Asthma is a serious health and economic concern worldwide. Recent studies indicate the role of vagal sensory neurons in the pathogenesis of asthma; however, the underlying molecular and cellular mechanisms are unclear. Recently we found that MrgprC11, a previously identified itch receptor in the skin nerves, is expressed in a subset of vagal sensory neurons innervating the airway. Bam8-22, a potent agonist of MrgprC11, induces cholinergic bronchoconstriction in WT mice, but not in knockout mice in which MrgprC11 was deleted. Administration of Bam8-22 can also enhance airway sensitivity to bronchoconstrictors in the absence of airway inflammation, suggesting the role of MrgprC11+ neurons in airway hyperresponsiveness. We have generated a BAC transgenic mouse line MrgprC11CreER to express inducible Cre DNA recombinase in MrgprC11+ neurons. In this proposal, we will use molecular, cellular, immunohistochemical and genetic approaches combined with a novel calcium imaging technique to elucidate the function of MrgprC11+ vagal sensory neurons in the airway and investigate their role in asthma.

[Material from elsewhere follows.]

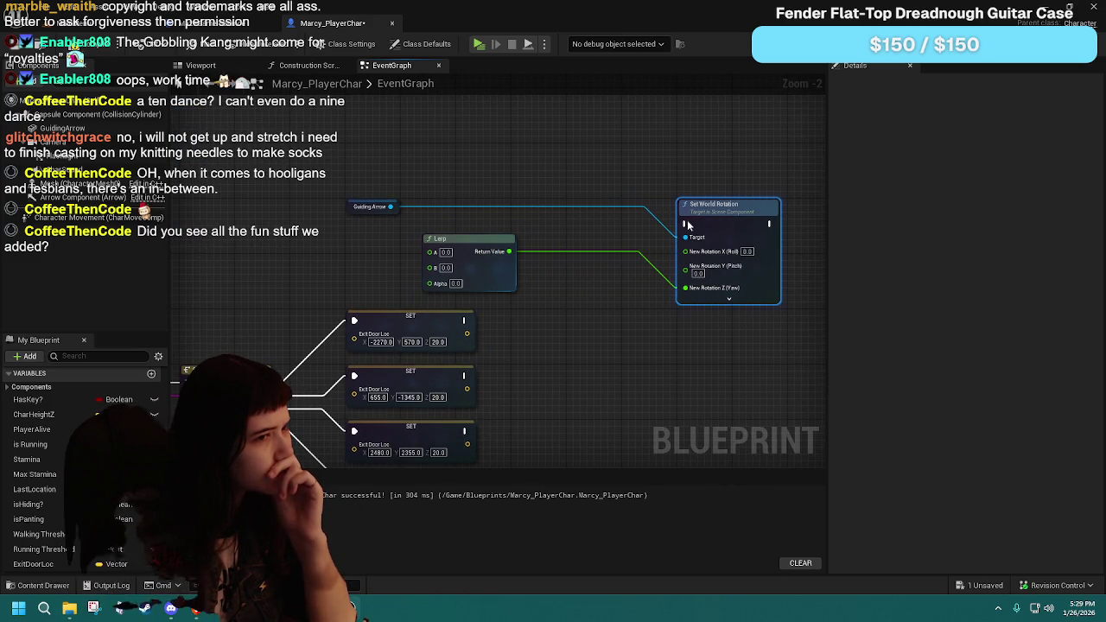
{"action": "mouse_move", "coordinate": [455, 238]}
{"action": "left_mouse_down"}
{"action": "mouse_move", "coordinate": [560, 263]}
{"action": "mouse_move", "coordinate": [551, 260]}
{"action": "left_mouse_up"}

Aim 1 will focus on the anatomical analysis of the axonal innervation pattern of MrgprC11+ vagal sensory neurons using genetic labeling tools.
In Aim 2, we will identify the endogenous/exogenous agonists for MrgprC11+ vagal sensory neurons to characterize the physiological properties of these neurons.
In Aim 3, we will determine the contribution of MrgprC11+ vagal sensory neurons in a mouse allergic asthma model. We will test our hypothesis that MrgprC11+ vagal sensory neurons exhibit hypersensitivity in allergic airway inflammation and play a role in the development of airway hyperresponsiveness. These studies will advance our understanding of the neural basis underlying asthma symptoms and will have significant impact on the clinical treatment of asthma.
Asthma is a chronic inflammatory disease of the airway affecting more than 400 million people worldwide. Our research suggest that vagal sensory neurons expressing MrgprC11 contribute to asthma phenotypes. Analysis of these neurons will expand our knowledge of the pathogenesis of asthma and possibly lead to novel therapeutics for treating asthma.